## DATA PROVIDED:
————————

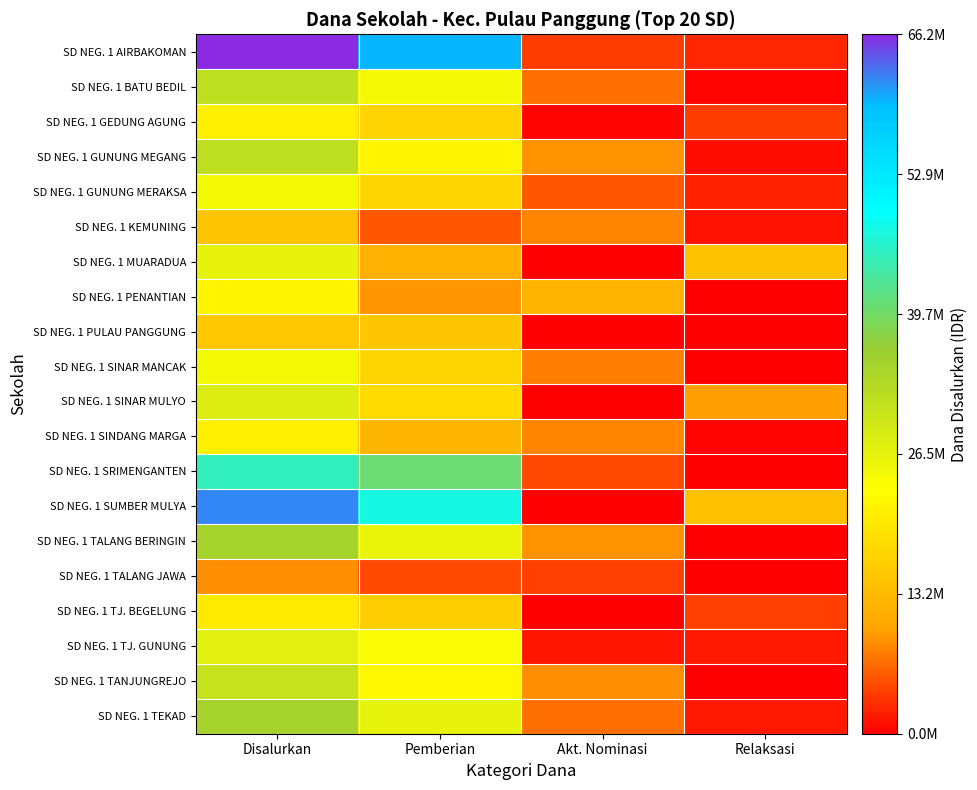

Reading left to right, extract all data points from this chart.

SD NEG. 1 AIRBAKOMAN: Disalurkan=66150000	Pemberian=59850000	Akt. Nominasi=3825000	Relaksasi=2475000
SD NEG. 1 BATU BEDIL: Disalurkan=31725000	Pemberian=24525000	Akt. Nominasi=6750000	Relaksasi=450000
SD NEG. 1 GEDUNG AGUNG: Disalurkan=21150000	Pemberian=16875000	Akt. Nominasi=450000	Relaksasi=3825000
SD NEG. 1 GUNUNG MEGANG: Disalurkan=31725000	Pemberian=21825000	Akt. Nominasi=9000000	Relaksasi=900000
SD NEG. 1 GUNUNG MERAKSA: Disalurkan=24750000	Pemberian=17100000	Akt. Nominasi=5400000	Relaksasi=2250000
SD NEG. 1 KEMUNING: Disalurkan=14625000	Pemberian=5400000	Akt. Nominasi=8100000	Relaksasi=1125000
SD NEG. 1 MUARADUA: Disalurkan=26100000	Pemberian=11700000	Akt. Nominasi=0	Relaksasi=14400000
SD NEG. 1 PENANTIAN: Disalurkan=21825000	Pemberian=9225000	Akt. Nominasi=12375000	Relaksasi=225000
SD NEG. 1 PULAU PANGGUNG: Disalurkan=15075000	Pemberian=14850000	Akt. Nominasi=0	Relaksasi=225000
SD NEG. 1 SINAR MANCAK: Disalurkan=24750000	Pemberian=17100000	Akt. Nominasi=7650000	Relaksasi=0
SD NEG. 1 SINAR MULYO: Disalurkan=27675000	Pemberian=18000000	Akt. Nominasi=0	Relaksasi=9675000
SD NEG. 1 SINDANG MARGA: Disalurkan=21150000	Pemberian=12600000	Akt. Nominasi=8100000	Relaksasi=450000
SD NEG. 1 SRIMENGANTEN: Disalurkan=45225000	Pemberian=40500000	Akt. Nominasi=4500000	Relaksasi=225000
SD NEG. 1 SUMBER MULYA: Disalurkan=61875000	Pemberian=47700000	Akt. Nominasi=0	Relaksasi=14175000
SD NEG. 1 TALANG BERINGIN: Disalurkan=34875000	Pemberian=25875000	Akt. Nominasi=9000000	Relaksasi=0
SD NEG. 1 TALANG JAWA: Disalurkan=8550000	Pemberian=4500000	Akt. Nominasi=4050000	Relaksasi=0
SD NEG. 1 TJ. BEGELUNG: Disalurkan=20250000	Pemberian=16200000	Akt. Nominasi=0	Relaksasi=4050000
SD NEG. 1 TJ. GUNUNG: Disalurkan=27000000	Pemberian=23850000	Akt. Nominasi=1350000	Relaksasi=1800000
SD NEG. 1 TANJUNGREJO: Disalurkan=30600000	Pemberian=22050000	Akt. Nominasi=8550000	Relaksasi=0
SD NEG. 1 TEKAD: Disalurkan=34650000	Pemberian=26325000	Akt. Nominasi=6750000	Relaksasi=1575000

————————

## TASK DIRECTIONS:
Convert the records above into a numbered list with one line per item, omitting blank lines and the pictures.

## EXERCISE OUTPUT:
1. Reading left to right, extract all data points from this chart.
2. SD NEG. 1 AIRBAKOMAN: Disalurkan=66150000	Pemberian=59850000	Akt. Nominasi=3825000	Relaksasi=2475000
3. SD NEG. 1 BATU BEDIL: Disalurkan=31725000	Pemberian=24525000	Akt. Nominasi=6750000	Relaksasi=450000
4. SD NEG. 1 GEDUNG AGUNG: Disalurkan=21150000	Pemberian=16875000	Akt. Nominasi=450000	Relaksasi=3825000
5. SD NEG. 1 GUNUNG MEGANG: Disalurkan=31725000	Pemberian=21825000	Akt. Nominasi=9000000	Relaksasi=900000
6. SD NEG. 1 GUNUNG MERAKSA: Disalurkan=24750000	Pemberian=17100000	Akt. Nominasi=5400000	Relaksasi=2250000
7. SD NEG. 1 KEMUNING: Disalurkan=14625000	Pemberian=5400000	Akt. Nominasi=8100000	Relaksasi=1125000
8. SD NEG. 1 MUARADUA: Disalurkan=26100000	Pemberian=11700000	Akt. Nominasi=0	Relaksasi=14400000
9. SD NEG. 1 PENANTIAN: Disalurkan=21825000	Pemberian=9225000	Akt. Nominasi=12375000	Relaksasi=225000
10. SD NEG. 1 PULAU PANGGUNG: Disalurkan=15075000	Pemberian=14850000	Akt. Nominasi=0	Relaksasi=225000
11. SD NEG. 1 SINAR MANCAK: Disalurkan=24750000	Pemberian=17100000	Akt. Nominasi=7650000	Relaksasi=0
12. SD NEG. 1 SINAR MULYO: Disalurkan=27675000	Pemberian=18000000	Akt. Nominasi=0	Relaksasi=9675000
13. SD NEG. 1 SINDANG MARGA: Disalurkan=21150000	Pemberian=12600000	Akt. Nominasi=8100000	Relaksasi=450000
14. SD NEG. 1 SRIMENGANTEN: Disalurkan=45225000	Pemberian=40500000	Akt. Nominasi=4500000	Relaksasi=225000
15. SD NEG. 1 SUMBER MULYA: Disalurkan=61875000	Pemberian=47700000	Akt. Nominasi=0	Relaksasi=14175000
16. SD NEG. 1 TALANG BERINGIN: Disalurkan=34875000	Pemberian=25875000	Akt. Nominasi=9000000	Relaksasi=0
17. SD NEG. 1 TALANG JAWA: Disalurkan=8550000	Pemberian=4500000	Akt. Nominasi=4050000	Relaksasi=0
18. SD NEG. 1 TJ. BEGELUNG: Disalurkan=20250000	Pemberian=16200000	Akt. Nominasi=0	Relaksasi=4050000
19. SD NEG. 1 TJ. GUNUNG: Disalurkan=27000000	Pemberian=23850000	Akt. Nominasi=1350000	Relaksasi=1800000
20. SD NEG. 1 TANJUNGREJO: Disalurkan=30600000	Pemberian=22050000	Akt. Nominasi=8550000	Relaksasi=0
21. SD NEG. 1 TEKAD: Disalurkan=34650000	Pemberian=26325000	Akt. Nominasi=6750000	Relaksasi=1575000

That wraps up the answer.